LONDON (BLOOMBERG) - One in five jobs based in the UK could be outsourced to other countries in the wake of the coronavirus pandemic, threatening the loss of well-paid white collar employment.
That's according to the Tony Blair Institute for Global Change, which warned that 5.9 million "anywhere" workers - from graphic designers to software programmers - are at risk, many of them in London and south-east England.
"If left unaddressed, the outsourcing and offshoring of these roles would have political, economic and social consequences similar to the loss of manufacturing jobs in the 1970s, but on an accelerated time frame," the research group said in a report published on Wednesday (June 15).

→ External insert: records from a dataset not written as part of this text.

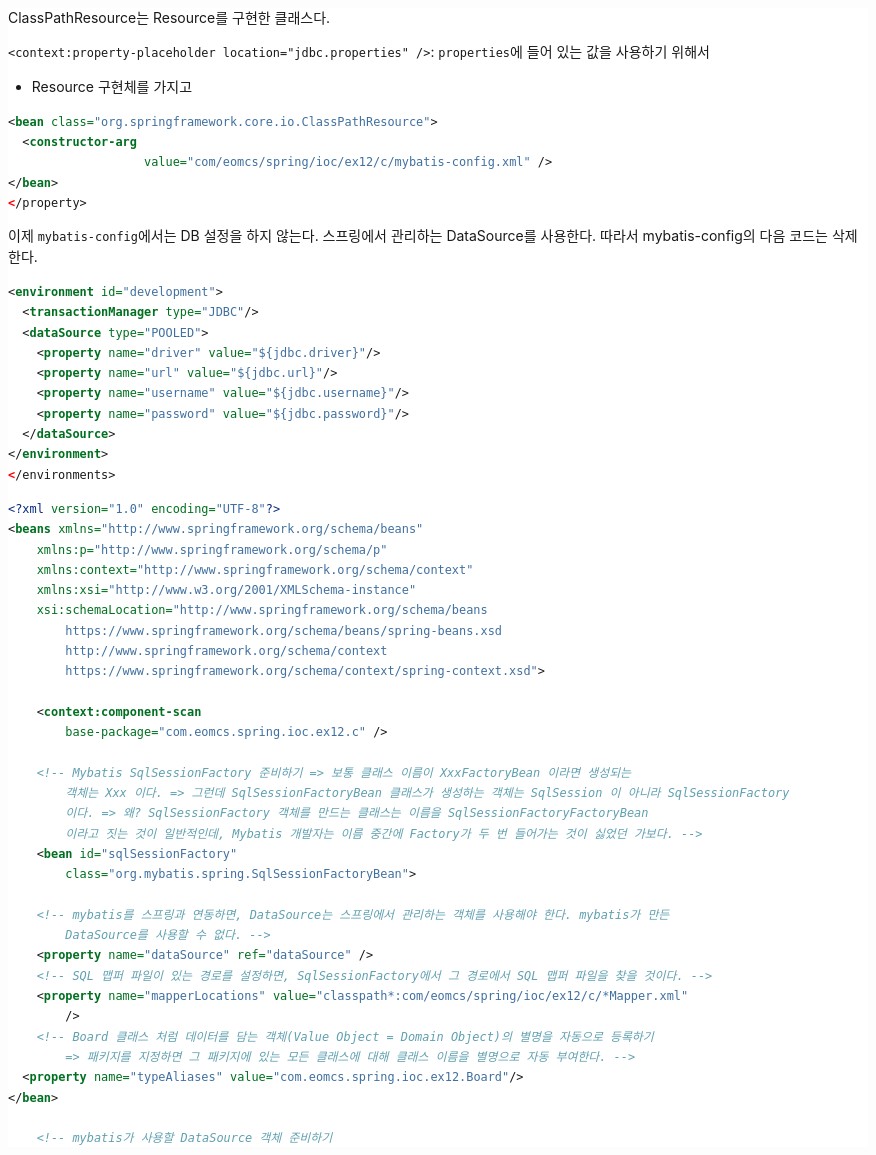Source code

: 

ClassPathResource는  Resource를 구현한 클래스다.



`<context:property-placeholder location="jdbc.properties" />`: `properties`에 들어 있는 값을 사용하기 위해서



- Resource 구현체를 가지고 

```xml		<property name="configLocation">
<bean class="org.springframework.core.io.ClassPathResource">
  <constructor-arg
                   value="com/eomcs/spring/ioc/ex12/c/mybatis-config.xml" />
</bean>
</property>
```



이제 `mybatis-config`에서는 DB 설정을 하지 않는다. 스프링에서 관리하는 DataSource를 사용한다. 따라서 mybatis-config의 다음 코드는 삭제한다.

```xml  <environments default="development">
<environment id="development">
  <transactionManager type="JDBC"/>
  <dataSource type="POOLED">
    <property name="driver" value="${jdbc.driver}"/>
    <property name="url" value="${jdbc.url}"/>
    <property name="username" value="${jdbc.username}"/>
    <property name="password" value="${jdbc.password}"/>
  </dataSource>
</environment>
</environments>
```



```xml
<?xml version="1.0" encoding="UTF-8"?>
<beans xmlns="http://www.springframework.org/schema/beans"
	xmlns:p="http://www.springframework.org/schema/p"
	xmlns:context="http://www.springframework.org/schema/context"
	xmlns:xsi="http://www.w3.org/2001/XMLSchema-instance"
	xsi:schemaLocation="http://www.springframework.org/schema/beans
        https://www.springframework.org/schema/beans/spring-beans.xsd
        http://www.springframework.org/schema/context
        https://www.springframework.org/schema/context/spring-context.xsd">

	<context:component-scan
		base-package="com.eomcs.spring.ioc.ex12.c" />

	<!-- Mybatis SqlSessionFactory 준비하기 => 보통 클래스 이름이 XxxFactoryBean 이라면 생성되는 
		객체는 Xxx 이다. => 그런데 SqlSessionFactoryBean 클래스가 생성하는 객체는 SqlSession 이 아니라 SqlSessionFactory 
		이다. => 왜? SqlSessionFactory 객체를 만드는 클래스는 이름을 SqlSessionFactoryFactoryBean 
		이라고 짓는 것이 일반적인데, Mybatis 개발자는 이름 중간에 Factory가 두 번 들어가는 것이 싫었던 가보다. -->
	<bean id="sqlSessionFactory"
		class="org.mybatis.spring.SqlSessionFactoryBean">

	<!-- mybatis를 스프링과 연동하면, DataSource는 스프링에서 관리하는 객체를 사용해야 한다. mybatis가 만든 
		DataSource를 사용할 수 없다. -->
	<property name="dataSource" ref="dataSource" />
	<!-- SQL 맵퍼 파일이 있는 경로를 설정하면, SqlSessionFactory에서 그 경로에서 SQL 맵퍼 파일을 찾을 것이다. -->
	<property name="mapperLocations" value="classpath*:com/eomcs/spring/ioc/ex12/c/*Mapper.xml" 
		/> 
	<!-- Board 클래스 처럼 데이터를 담는 객체(Value Object = Domain Object)의 별명을 자동으로 등록하기 
		=> 패키지를 지정하면 그 패키지에 있는 모든 클래스에 대해 클래스 이름을 별명으로 자동 부여한다. -->
  <property name="typeAliases" value="com.eomcs.spring.ioc.ex12.Board"/> 
</bean>

	<!-- mybatis가 사용할 DataSource 객체 준비하기 
```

The warning highlights the permanent changes to the labour market wrought by the pandemic. The "mass experiment" with remote working means that companies concerned about costs could decide keep just core staff needed for in-person collaboration and decision making, the report said.
The institute, which was founded by former Prime Minister Tony Blair, called on the government to tackle the threat by improving infrastructure - such as child care and 5G broadband connectivity - and training, particularly in soft skills.
It also said jobs at risk include 1.7 million in finance, research and real estate.
The loss of jobs to digital platforms or cheaper workers elsewhere could undermine government's leveling up agenda.
Office for National Statistics data show 58 per cent of companies that want to continue with more home-working are motivated by cutting costs, such as office rents in city centres.
"Opportunity is no longer determined just by geography but also connectivity," said Jeegar Kakkad, the institute's head of innovation and productivity.